Among their many activities, the Techbridge girls at John Swett wrote and produced an educational video on the phases of the moon, launched a campaign to educate the community about the harmful effects of motor oil and lawn fertilizer runoff seeping into San Francisco Bay, and studied the effect of ultraviolet light on plant growth.
Several blocks away at Bret Harte Middle School, Techbridge girls worked with Mills College graduate student Jeri Countryman to design and create their own video games using Stagecast Creator, a point-and-click programming tool. The project gave girls a unique opportunity to fashion a new type of game play -- one that focused on "beating the clock" rather than pulverizing an opponent.
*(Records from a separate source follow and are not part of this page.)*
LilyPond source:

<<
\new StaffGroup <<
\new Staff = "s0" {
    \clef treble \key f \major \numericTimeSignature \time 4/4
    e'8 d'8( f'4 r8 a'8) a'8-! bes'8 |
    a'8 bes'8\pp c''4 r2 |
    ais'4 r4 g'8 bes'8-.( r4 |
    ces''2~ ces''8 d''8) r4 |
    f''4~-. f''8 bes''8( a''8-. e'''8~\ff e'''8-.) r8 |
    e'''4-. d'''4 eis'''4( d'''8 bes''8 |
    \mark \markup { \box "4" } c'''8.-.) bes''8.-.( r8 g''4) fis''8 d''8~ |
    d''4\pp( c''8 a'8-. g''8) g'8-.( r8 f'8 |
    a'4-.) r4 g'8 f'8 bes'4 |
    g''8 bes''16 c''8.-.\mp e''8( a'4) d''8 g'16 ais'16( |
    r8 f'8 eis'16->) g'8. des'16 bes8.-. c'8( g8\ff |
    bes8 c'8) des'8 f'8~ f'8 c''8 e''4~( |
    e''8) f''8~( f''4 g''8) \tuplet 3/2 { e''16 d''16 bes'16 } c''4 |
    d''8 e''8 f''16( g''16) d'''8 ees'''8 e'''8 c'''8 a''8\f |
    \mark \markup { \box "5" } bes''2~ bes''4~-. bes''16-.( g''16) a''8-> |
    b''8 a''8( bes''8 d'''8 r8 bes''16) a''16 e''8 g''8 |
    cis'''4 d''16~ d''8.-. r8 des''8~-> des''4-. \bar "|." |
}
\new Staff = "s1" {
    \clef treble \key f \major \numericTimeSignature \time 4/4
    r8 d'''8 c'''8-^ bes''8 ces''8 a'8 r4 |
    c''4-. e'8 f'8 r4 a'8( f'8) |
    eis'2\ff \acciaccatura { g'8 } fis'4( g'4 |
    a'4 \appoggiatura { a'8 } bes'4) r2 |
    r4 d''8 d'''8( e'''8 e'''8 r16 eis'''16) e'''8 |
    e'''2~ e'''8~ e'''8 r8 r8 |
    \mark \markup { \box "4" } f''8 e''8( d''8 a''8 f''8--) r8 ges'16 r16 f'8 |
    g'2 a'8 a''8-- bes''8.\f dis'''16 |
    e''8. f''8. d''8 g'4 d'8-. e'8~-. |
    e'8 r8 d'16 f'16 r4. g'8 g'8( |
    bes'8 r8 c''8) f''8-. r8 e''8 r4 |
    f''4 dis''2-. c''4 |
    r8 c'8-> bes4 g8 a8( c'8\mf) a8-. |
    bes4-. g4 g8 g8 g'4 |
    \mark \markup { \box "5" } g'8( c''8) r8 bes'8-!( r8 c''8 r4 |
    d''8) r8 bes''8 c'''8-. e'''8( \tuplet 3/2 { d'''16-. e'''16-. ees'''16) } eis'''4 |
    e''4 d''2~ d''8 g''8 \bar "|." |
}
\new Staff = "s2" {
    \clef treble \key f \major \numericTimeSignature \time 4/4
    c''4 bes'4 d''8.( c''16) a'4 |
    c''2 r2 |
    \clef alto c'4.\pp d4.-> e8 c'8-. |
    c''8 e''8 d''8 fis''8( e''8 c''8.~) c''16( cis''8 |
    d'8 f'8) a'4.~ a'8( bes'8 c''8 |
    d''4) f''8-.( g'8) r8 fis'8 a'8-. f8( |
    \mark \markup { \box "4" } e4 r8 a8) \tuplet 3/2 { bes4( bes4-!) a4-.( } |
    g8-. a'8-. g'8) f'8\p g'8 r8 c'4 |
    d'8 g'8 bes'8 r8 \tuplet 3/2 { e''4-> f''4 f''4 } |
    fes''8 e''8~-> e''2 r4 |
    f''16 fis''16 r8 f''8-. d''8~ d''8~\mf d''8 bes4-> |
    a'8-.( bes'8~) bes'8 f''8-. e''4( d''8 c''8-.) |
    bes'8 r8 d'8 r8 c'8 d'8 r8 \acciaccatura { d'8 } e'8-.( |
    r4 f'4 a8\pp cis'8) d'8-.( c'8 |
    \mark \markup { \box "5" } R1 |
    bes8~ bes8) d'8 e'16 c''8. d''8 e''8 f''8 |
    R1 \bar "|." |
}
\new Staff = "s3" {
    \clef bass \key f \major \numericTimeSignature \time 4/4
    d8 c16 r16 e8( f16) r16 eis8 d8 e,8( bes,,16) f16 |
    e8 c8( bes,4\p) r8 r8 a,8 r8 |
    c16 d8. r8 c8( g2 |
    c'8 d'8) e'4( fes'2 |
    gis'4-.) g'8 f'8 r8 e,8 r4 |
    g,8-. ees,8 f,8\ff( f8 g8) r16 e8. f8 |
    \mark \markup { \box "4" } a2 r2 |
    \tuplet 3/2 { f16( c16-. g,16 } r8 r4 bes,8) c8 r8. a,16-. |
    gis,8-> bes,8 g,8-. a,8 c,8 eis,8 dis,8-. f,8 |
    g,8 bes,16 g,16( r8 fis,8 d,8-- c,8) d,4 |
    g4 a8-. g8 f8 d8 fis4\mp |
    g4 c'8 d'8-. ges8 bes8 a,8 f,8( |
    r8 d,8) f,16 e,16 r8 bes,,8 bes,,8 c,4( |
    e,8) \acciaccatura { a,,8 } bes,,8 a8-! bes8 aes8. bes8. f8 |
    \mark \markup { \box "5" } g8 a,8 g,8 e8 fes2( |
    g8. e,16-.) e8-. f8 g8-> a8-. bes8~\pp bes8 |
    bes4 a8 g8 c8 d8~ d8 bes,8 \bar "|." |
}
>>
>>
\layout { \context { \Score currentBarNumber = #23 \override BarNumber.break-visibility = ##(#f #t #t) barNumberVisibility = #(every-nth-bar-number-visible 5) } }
It also provided the 13- and 14-year-olds with a firsthand look at the creative and technical sides of software development.
Throughout the city, girls explored a wide range of activities, supplemented with field trips, visits from women in science and high-tech careers, and participation in weekend and summer programs at the Chabot Space and Science Center, often offered for free or reduced prices. In the summer between seventh and eighth grade, Stephany spent two weeks at the Space and Science Center, taking part in a creek restoration project and learning about video production -- opportunities she knows wouldn't have been possible without Techbridge. "We went around Chabot filming people," recalls Stephany. "I was a reporter," she adds, laughing as she recalls the "bloopers" her team added to the end of their broadcast.
Frick Middle School teacher Judy McGinty said Techbridge "planted a seed." Credit: Techbridge/Chabot Space and Science Center
Changing the Face of Science
For many girls, Techbridge has provided a first-ever opportunity for hands-on exploration of science and technology. But the long-term impact of the program goes beyond a single project or activity.
With the help of women in science and technology, these girls began to develop a new vision of what it means to be a scientist. They began to think beyond the stereotypical male in a white lab coat and associate science with real women, with real lives. The reflection of one eighth grader after a visit by NASA scientist Dr. Aprille Ericsson-Jackson, an African American, says it all: "What I really liked about Dr. Ericsson-Jackson was that she seemed so real. Not like some brainiac with no people skills."
Through their Techbridge experiences, the girls are also reshaping their views of themselves and their peers. In conversation after conversation, teachers point to a change in the Techbridge students. They are growing more self-confident, beginning to speak up in class, and assuming leadership roles in their school.
"It's like we planted a seed when we invited girls to participate in Techbridge," says Frick science teacher McGinty. "Suddenly they believed they had what it took to be a leader."
If Techbridge teachers planted the seed, then the girls themselves nurtured it and helped it to grow. And they created a safe, nurturing place to celebrate their newfound selves. Every week before the Frick girls begin a new activity, they gather in a circle to check in and talk about their week. McGinty recalls one memorable Friday afternoon when the talk turned to their recently distributed report cards.
"They started talking about grades and they were so proud of one another. Every time one of the girls shared that she got an 'A,' the other girls would cheer and say, 'Hey, that's cool,'" says McGinty. "They even helped each other figure out how they could get a better grade from certain teachers," she adds, "sharing tips like, 'Oh, with him you just need to make sure you turn in all of your homework.'"
For some, the conversation might not seem exceptional, but McGinty knew she was witnessing something very profound -- perhaps even life-changing. "It's not cool to be a girl and smart in this school. But it is in Techbridge."